# Exercise description
The response should contain every record, reproduced exactly.

--

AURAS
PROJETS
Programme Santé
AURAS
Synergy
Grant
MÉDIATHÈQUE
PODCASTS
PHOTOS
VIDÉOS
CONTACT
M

--

# Task output
AURAS
PROJETS
Programme Santé
AURAS
Synergy
Grant
MÉDIATHÈQUE
PODCASTS
PHOTOS
VIDÉOS
CONTACT
M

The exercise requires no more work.